Ben sniffed, unconvinced. Lotti put down the Goethe and picked up another volume. ‘Is this one German too? Look, it’s got your name in the title. Für Clara. For Clara?’

‘Give me that!’ Clara snatched the book from Lotti’s hand.

‘You should tell my uncle about Germans and poetry. He thinks all foreigners are savages. Including me, because I’m half French. Will you teach us German poetry?’

Not German,’ said Ben decisively.

‘Not anything!’ cried Clara.

‘But it’s the perfect solution!’ said Lotti.

‘Solution to what?’ asked Clara, practically shrieking.

‘Your uncle would never let you have lessons with me anyway,’ said Ben, ignoring Clara. ‘He’s too posh.’

‘He’s mean though too, and I bet Miss Clara wouldn’t cost as much as school. No offence, Miss Clara.’

The clock on the mantelpiece chimed the half hour, and Clara felt suddenly exhausted. It took ten minutes to walk here from the station, twenty at the most if the bridge was open and you had to go the long way. Max wasn’t going to come tonight.

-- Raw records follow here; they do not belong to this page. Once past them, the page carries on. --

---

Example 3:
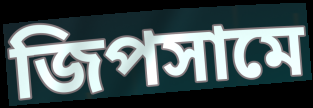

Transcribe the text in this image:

জিপসামে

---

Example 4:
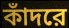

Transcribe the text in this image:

কাঁদরে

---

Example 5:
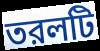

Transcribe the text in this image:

তরলটিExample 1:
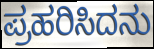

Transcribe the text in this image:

ಪ್ರಹರಿಸಿದನು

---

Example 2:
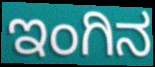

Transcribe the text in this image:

ಇಂಗಿನ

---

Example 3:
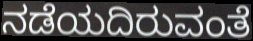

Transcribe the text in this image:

ನಡೆಯದಿರುವಂತೆ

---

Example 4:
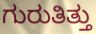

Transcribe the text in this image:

ಗುರುತಿತ್ತು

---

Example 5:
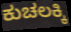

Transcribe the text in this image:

ಕುಚಲಕ್ಕಿ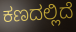
ಕಣದಲ್ಲಿದೆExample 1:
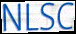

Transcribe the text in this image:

NLSC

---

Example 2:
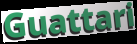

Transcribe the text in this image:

Guattari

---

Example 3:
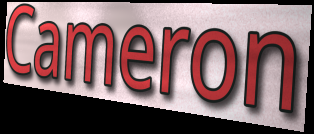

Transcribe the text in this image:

Cameron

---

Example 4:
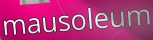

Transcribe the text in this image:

mausoleum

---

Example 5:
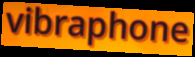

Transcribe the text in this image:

vibraphoneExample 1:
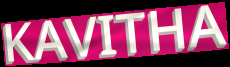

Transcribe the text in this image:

KAVITHA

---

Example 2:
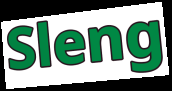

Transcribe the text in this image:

Sleng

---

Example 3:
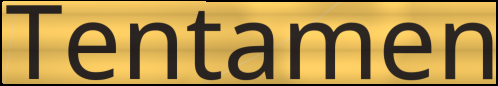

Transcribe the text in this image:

Tentamen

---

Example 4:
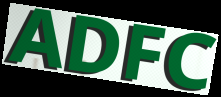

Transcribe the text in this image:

ADFC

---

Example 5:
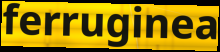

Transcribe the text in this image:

ferruginea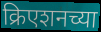
क्रिएशनच्याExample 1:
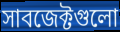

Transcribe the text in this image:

সাবজেক্টগুলো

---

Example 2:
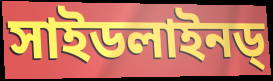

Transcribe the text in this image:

সাইডলাইনড্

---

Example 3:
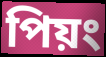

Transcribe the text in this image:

পিয়ং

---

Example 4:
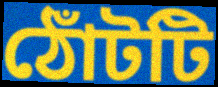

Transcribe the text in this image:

ঠোঁটটি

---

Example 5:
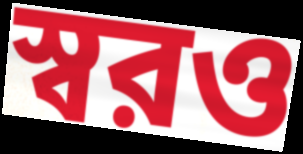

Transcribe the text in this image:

স্বরওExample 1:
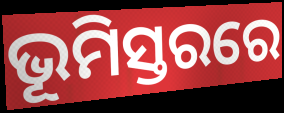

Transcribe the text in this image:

ଭୂମିସ୍ତରରେ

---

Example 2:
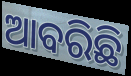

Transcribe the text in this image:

ଆବରିଛି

She sank into the armchair opposite Lotti’s and closed her eyes.

‘Perfect solution to what?’ she asked.

‘Ben has his job,’ explained Lotti. ‘And I have a problem with my dog Federico.’

‘The dog you have stolen.’ Clara opened her eyes and, seeing Lotti’s expression of terror, felt sorry that she had spoken. ‘Don’t worry, I won’t say anything.’

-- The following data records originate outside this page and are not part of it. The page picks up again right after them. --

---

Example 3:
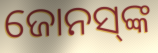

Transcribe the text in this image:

ଜୋନସ୍‌ଙ୍କ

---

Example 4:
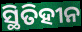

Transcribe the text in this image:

ସ୍ଥିତିହୀନ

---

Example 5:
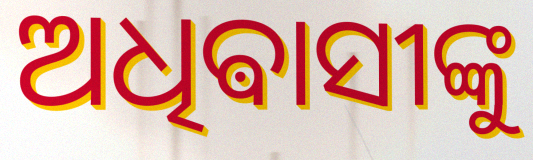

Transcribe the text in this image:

ଅଧିଵାସୀଙ୍କୁ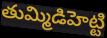
తుమ్మిడిహెట్టి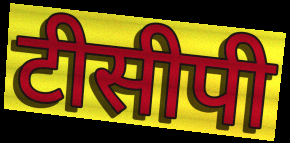
टीसीपी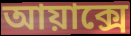
আয়াক্সেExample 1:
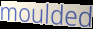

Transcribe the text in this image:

moulded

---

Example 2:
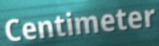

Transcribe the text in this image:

Centimeter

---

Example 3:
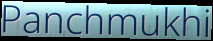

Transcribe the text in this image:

Panchmukhi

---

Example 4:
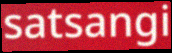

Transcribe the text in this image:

satsangi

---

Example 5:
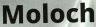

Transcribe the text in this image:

Moloch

‘The thing is,’ said Lotti, sounding more subdued, ‘when my uncle hears about this law, he’ll send me away. He’s much too much of a snob to let me go to the Barton school. So you see, a tutor’s the only way. It’s worth a try. Honestly, even if it weren’t for Federico, I couldn’t bear boarding school again.’

‘They shut her in the coal cellar,’ said Ben. ‘All night.’

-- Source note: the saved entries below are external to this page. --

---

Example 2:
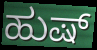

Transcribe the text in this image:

ಹುಷ್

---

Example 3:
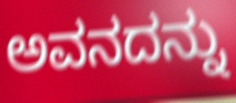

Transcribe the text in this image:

ಅವನದನ್ನು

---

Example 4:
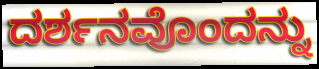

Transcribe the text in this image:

ದರ್ಶನವೊಂದನ್ನು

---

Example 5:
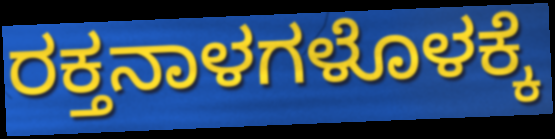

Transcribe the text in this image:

ರಕ್ತನಾಳಗಳೊಳಕ್ಕೆ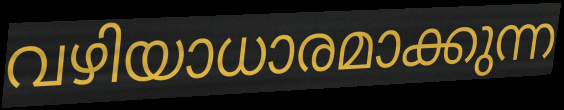
വഴിയാധാരമാക്കുന്നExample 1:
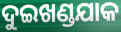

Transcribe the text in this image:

ଦୁଇଖଣ୍ଡଯାକ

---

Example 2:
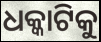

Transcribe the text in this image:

Clara, remembering her own miserable school days, pressed her lips together.

‘Will you teach us?’ All of Lotti’s bravado was gone now, and she was almost pleading. ‘I promise I’ll be good. I would actually like to learn. I had this idea yesterday that I could be an animal doctor. I took a thorn out of Federico’s foot and he looked at me with these big, grateful eyes – he has such beautiful eyes – and I thought imagine doing this all the time! I’d need a proper education for that, wouldn’t I? What would you like to be, Ben, if you had time for an education and you could be or do anything you wanted? Like Miss Clara being a writer and me being an animal doctor, what would you …’

‘I’d build bridges.’ The answer came from nowhere, but as soon as he said it Ben knew it was true. ‘And boats. Like Mr Brunel, the engineer. Nathan took us to Bristol once, to see the suspension bridge he built there over the gorge, and it was …’

He trailed off. Words couldn’t do justice to how Ben had felt, the first time he saw Mr Brunel’s bridge suspended two hundred and forty-five feet above the Clifton gorge.

Lotti smiled. ‘That would be a good thing for you, Ben.’

A moment’s quiet settled over the room, and Clara was reminded of the first time she had seen these two, sitting together on the roof of the Sparrowhawk, and the feeling she had had then that anything was possible. Max would like these two, she thought. I like them.